▶ **Source text**

┄┄┄┄┄┄

How Disparate
Estimating wage disparities using foundation models
Keyon Vafa, Susan Athey & David Blei
Proceedings of the National Academy of Sciences, 3 June 2025
Abstract:
The rise of foundation models marks a paradigm shift in machine learning: instead of training specialized models from scratch, foundation models are trained on massive datasets before being adjusted or fine-tuned to make predictions on smaller datasets. Initially developed for text, foundation models have also excelled at making predictions about social science data. However, while many estimation problems in the social sciences use prediction as an intermediate step, they ultimately require different criteria for success. In this paper, we develop methods for fine-tuning foundation models to perform these estimation problems. We first characterize an omitted variable bias that can arise when a foundation model is fine-tuned in the standard way: to minimize predictive error. We then provide a set of conditions for fine-tuning under which estimates derived from a foundation model are n-consistent. Based on this theory, we develop fine-tuning algorithms that empirically mitigate this omitted variable bias. To demonstrate our ideas, we study gender wage gap estimation. Classical methods for estimating the adjusted wage gap employ simple predictive models of wages, which can induce omitted variable bias because they condition on coarse summaries of career history. Instead, we use a custom-built foundation model, capturing a richer representation of career history. Using data from the Panel Study of Income Dynamics, we find that career history explains more of the gender wage gap than standard econometric models can measure, and we identify elements of career history that are omitted by standard models but are important for explaining the gap.
Beliefs about what disadvantaged groups would do with power shape advantaged groups’ (un)willingness to relinquish it
Frank Kachanoff et al.

┄┄┄┄┄┄

▶ **Available records**
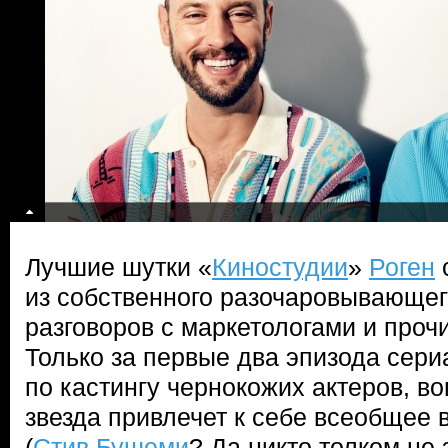
Лучшие шутки «
Киностудии
»
Роген
из собственного разочаровывающего
разговоров с маркетологами и проч
Только за первые два эпизода сери
по кастингу чернокожих актеров, во
звезда привлечет к себе всеобщее 
(
Стив Бушеми
? Да никто толком не 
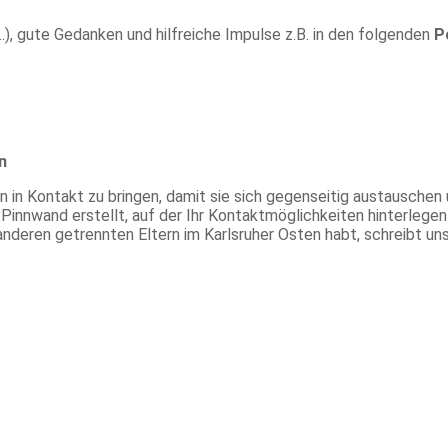
), gute Gedanken und hilfreiche Impulse z.B. in den folgenden
P
n
n in Kontakt zu bringen, damit sie sich gegenseitig austauschen
Pinnwand erstellt, auf der Ihr Kontaktmöglichkeiten hinterlege
deren getrennten Eltern im Karlsruher Osten habt, schreibt uns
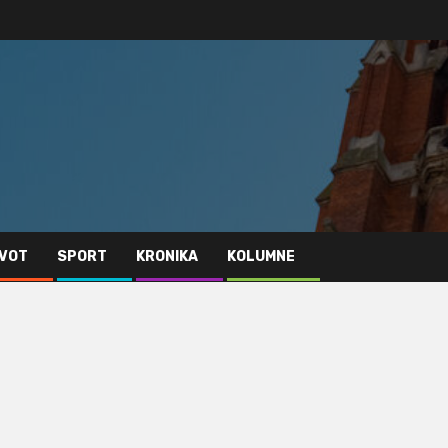
IVOT
SPORT
KRONIKA
KOLUMNE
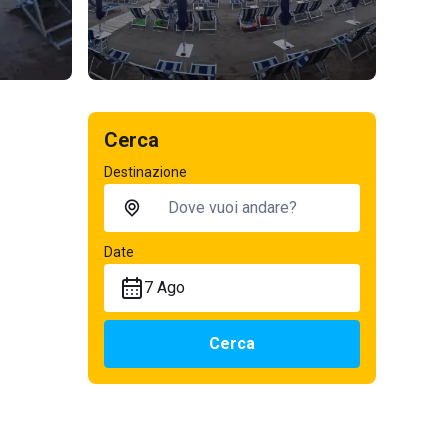
Cerca
Destinazione
Date
7 Ago
Cerca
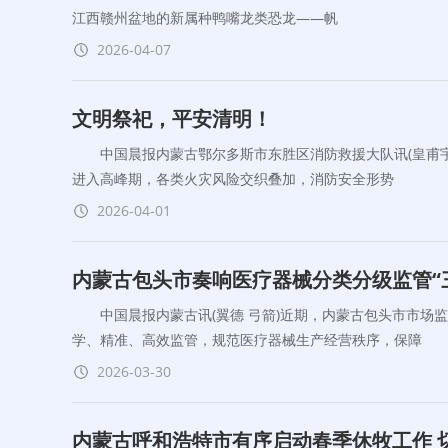
江西赣州盆地的新属种鸭嘴龙类恐龙——帆
2026-04-07
文明祭祀，平安清明！
中国晨报内蒙古鄂尔多斯市东胜区消防救援大队讯(皇甫宇
进入高峰期，各类火灾风险交织叠加，消防安全形势
2026-04-01
内蒙古包头市奏响医疗器械分类分级监管“
中国晨报内蒙古讯(翼德 弓箭)近期，内蒙古包头市市场监
学、精准、高效监管，规范医疗器械生产经营秩序，保障
2026-03-30
内蒙古呼和浩特市有序启动春季休牧工作 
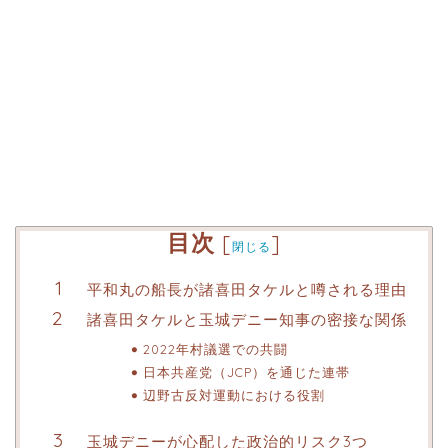
目次
[
]
閉じる
平和丸の船長が諸喜田タケルと噂される理由
諸喜田タケルと玉城デニー知事の密接な関係
2022年村議選での共闘
日本共産党（JCP）を通じた連帯
辺野古反対運動における役割
玉城デニーが心配した政治的リスク3つ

┄┄┄┄┄┄

▶ **Explore the material**
A - Translate this sentence from the abstract on estimating wage disparities into Spanish: "To demonstrate our ideas, we study gender wage gap estimation."
B - Duplicate the part of the entries that opens with their first line and closes with the line containing "内蒙古呼和浩特市有序启动春季休牧工作", both ends included. Omit the pictures.
The text and the entries are unrelated to each other.

▶ **Answers for this exercise**
A - Para demostrar nuestras ideas, estudiamos la estimación de la brecha salarial de género.

B -
Лучшие шутки «
Киностудии
»
Роген
из собственного разочаровывающего
разговоров с маркетологами и проч
Только за первые два эпизода сери
по кастингу чернокожих актеров, во
звезда привлечет к себе всеобщее 
(
Стив Бушеми
? Да никто толком не 
), gute Gedanken und hilfreiche Impulse z.B. in den folgenden
P
n
n in Kontakt zu bringen, damit sie sich gegenseitig austauschen
Pinnwand erstellt, auf der Ihr Kontaktmöglichkeiten hinterlege
deren getrennten Eltern im Karlsruher Osten habt, schreibt uns
IVOT
SPORT
KRONIKA
KOLUMNE
Cerca
Destinazione
Date
7 Ago
Cerca
江西赣州盆地的新属种鸭嘴龙类恐龙——帆
2026-04-07
文明祭祀，平安清明！
中国晨报内蒙古鄂尔多斯市东胜区消防救援大队讯(皇甫宇
进入高峰期，各类火灾风险交织叠加，消防安全形势
2026-04-01
内蒙古包头市奏响医疗器械分类分级监管“
中国晨报内蒙古讯(翼德 弓箭)近期，内蒙古包头市市场监
学、精准、高效监管，规范医疗器械生产经营秩序，保障
2026-03-30
内蒙古呼和浩特市有序启动春季休牧工作 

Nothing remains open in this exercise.